LOWELL, MASS. (WHDH) - One person has died and three others are hospitalized with serious injuries after a raging, three-alarm blaze tore through a multi-family home in Lowell early Wednesday morning.
The fire broke out on Westford Street around 3:30 a.m., collapsing the roof of the house onto a car below as flames spread to two adjacent structures.
The Middlesex County District Attorney confirmed that a 77-year-old man perished in the fire, while two women and one man were flown to Boston hospitals with serious injuries.
An officer who was one of the first to arrive at the scene said he could hear screaming coming from the second floor of the building. He crawled toward the noise despite the intense heat and suffocating smoke and was able to escort a man woman and their child to safety, officials said.
Two more officers noticed a woman holding a baby standing on a second-floor balcony and they told her to drop the baby down to them before jumping herself. Both mother and child were said to be unhurt.
Daphne Lopez, who lives in the multi-family home, says her grandmother initially tried to put out the flames but the smoke became too much to handle.
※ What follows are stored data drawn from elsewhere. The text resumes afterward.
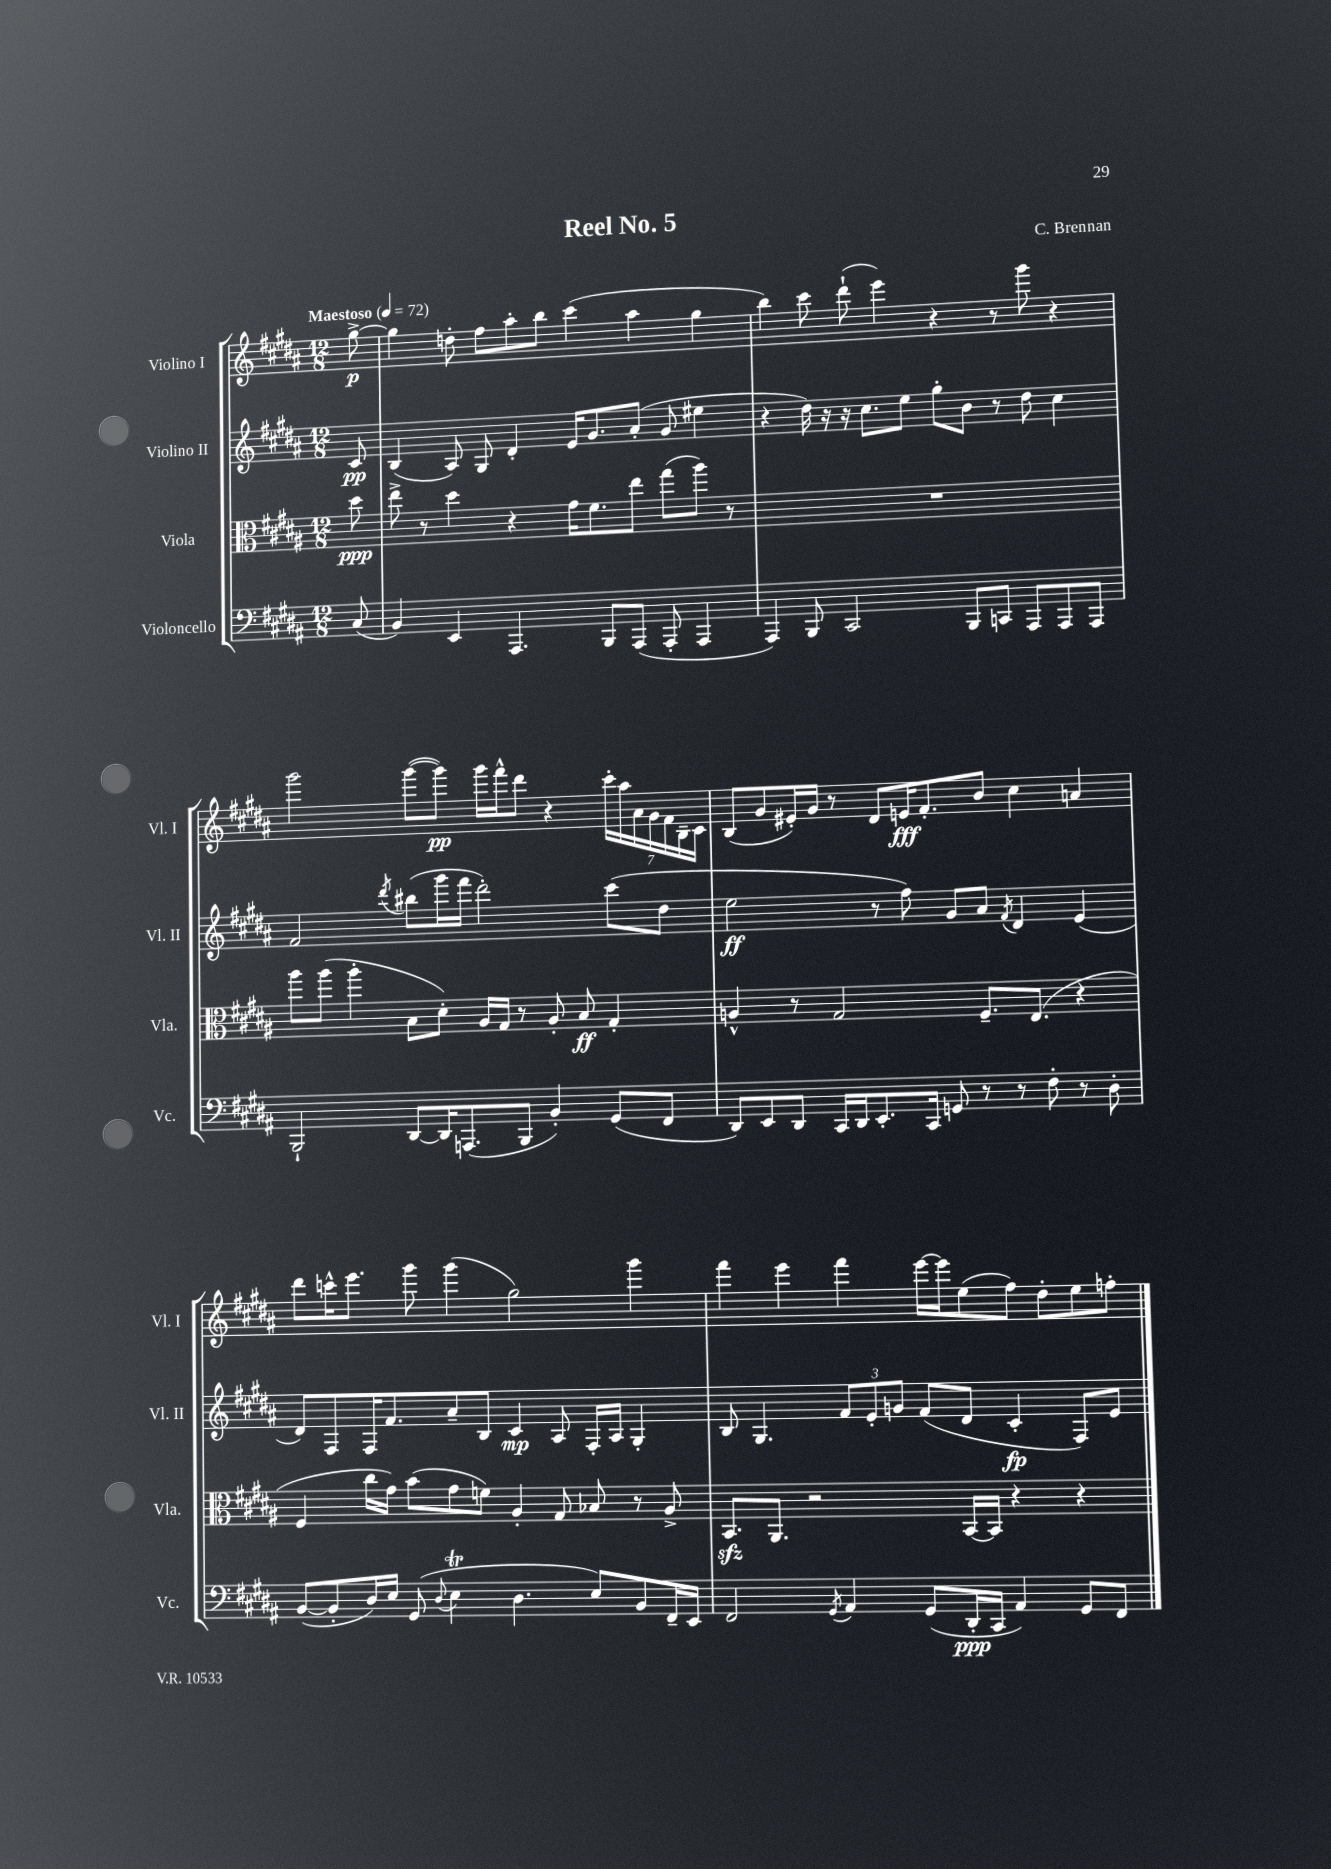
\header { title = "Reel No. 5" composer = "C. Brennan" }
<<
\new StaffGroup <<
\new Staff = "s0" \with { instrumentName = "Violino I" shortInstrumentName = "Vl. I" } {
    \clef treble \key b \major \numericTimeSignature \time 12/8 \partial 8 \tempo "Maestoso" 4 = 72
    gis''8~->\p |
    gis''4 d''8-. fis''8 ais''8-. b''8 cis'''4( ais''4 gis''4 |
    b''4) cis'''8 dis'''8-!( e'''4) r4 r8 gis'''8 r4 |
    gis'''2 gis'''8~( gis'''8\pp) gis'''16 fis'''16-^ dis'''8 r4 \tuplet 7/4 { cis'''16-. ais''16 ais'16 gis'16 fis'16 b16-- cis'16 } |
    b8( gis'8 eis'16-.) gis'16 r8 dis'8 e'16\fff fis'8.-. b'8 cis''4 a'4 |
    dis'''8 c'''16-^ e'''8. gis'''8 gis'''4( gis''2) gis'''4 |
    fis'''4 e'''4 fis'''4 e'''16~ e'''16 e''8( fis''8) dis''8-. e''8 f''8-. \bar "|." |
}
\new Staff = "s1" \with { instrumentName = "Violino II" shortInstrumentName = "Vl. II" } {
    \clef treble \key b \major \numericTimeSignature \time 12/8 \partial 8
    cis'8\pp |
    b4( ais8) gis8 dis'4-. e'16 gis'8. ais'8-.( gis'8 eis''4 |
    r4 dis''16) r16 r16 cis''8. e''8 gis''8-. b'8 r8 dis''8 cis''4 |
    fis'2 \acciaccatura { dis'''8 } bis''8( gis'''16 fis'''16 dis'''2-.) cis'''8( dis''8 |
    e''2\ff r8 fis''8) gis'8 ais'8 \acciaccatura { fis'8 } dis'4 e'4( |
    dis'8) fis8 fis16 fis'8. ais'8-- b8 cis'4\mp ais8 fis16-. ais16 gis4-. |
    b8 gis4. \tuplet 3/2 { fis'8 e'8-. g'8 } fis'8( dis'8 cis'4-.\fp fis8) e'8 \bar "|." |
}
\new Staff = "s2" \with { instrumentName = "Viola" shortInstrumentName = "Vla." } {
    \clef alto \key b \major \numericTimeSignature \time 12/8 \partial 8
    dis''8\ppp |
    e''8-> r8 dis''4 r4 gis'16 fis'8. e''8 gis''8( ais''8) r8 |
    R1. |
    ais''8 ais''8( ais''4-. b8 dis'8-.) ais16 gis16 r8 ais8-. b8\ff gis4-. |
    a4-^ r8 gis2 fis8.-- e8.( r4 |
    fis4 cis''16 gis'16) b'8( gis'8 f'8) ais4-. gis8 bes8 r8 ais8-> |
    b,8.\sfz ais,8. r2 b,16~ b,16 r4 r4 \bar "|." |
}
\new Staff = "s3" \with { instrumentName = "Violoncello" shortInstrumentName = "Vc." } {
    \clef bass \key b \major \numericTimeSignature \time 12/8 \partial 8
    cis8( |
    b,4) e,4 ais,,4. b,,8 ais,,8( ais,,8-. ais,,4 |
    ais,,4) b,,8 cis,2 b,,8 c,8 ais,,8 ais,,8 ais,,8 |
    b,,2-! dis,8~ dis,16 a,,8.( b,,8 b,4-.) gis,8( fis,8 |
    dis,8) e,8 dis,8 cis,16 dis,16 e,8.-. cis,16 g,8 r8 r8 fis8-. r8 dis8-. |
    b,8~( b,8-. dis16) e16 gis,8( \appoggiatura { dis8 } e4\trill dis4. e8) b,8 fis,16-- e,16 |
    fis,2 \acciaccatura { gis,8 } ais,4 gis,8( dis,16-.\ppp cis,16 ais,4) gis,8 fis,8 \bar "|." |
}
>>
>>
\layout { \context { \Score \remove "Bar_number_engraver" } }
“Her first advice was to go and throw water but I told her, ‘It’s too late. It’s too late.’ She stayed back there trying to open the door, trying to see if the smoke would go away but by the time I went back there, I couldn’t even see her in the smoke, like it was terrible inside, so I know for a fact that this was meant to happen for us to leave and get out safely,” she said.
Lopez also explained that she helped her grandmother and several others get out of the house.
“I saw Lowell police officers running around banging on windows with flashlights,” neighbor John Ryder added. “They dropped a couple of kids from the back.”
Firefighters also rescued a dog from the charred building.
The Salvation Army Lowell Emergency Disaster Services says it is coordinating with the American Red Cross and the Lowell Fire Department to assist the more than 25 residents who were displaced.
The scene remained sealed off for hours after the flames were extinguished as firefighters tried to salvage belongings from the gutted home, which will ultimately have to be torn down.
The fire is being jointly investigated by the Lowell fire and police departments, and state police assigned to both the Office of the State Fire Marshal and the Office of the Middlesex District Attorney.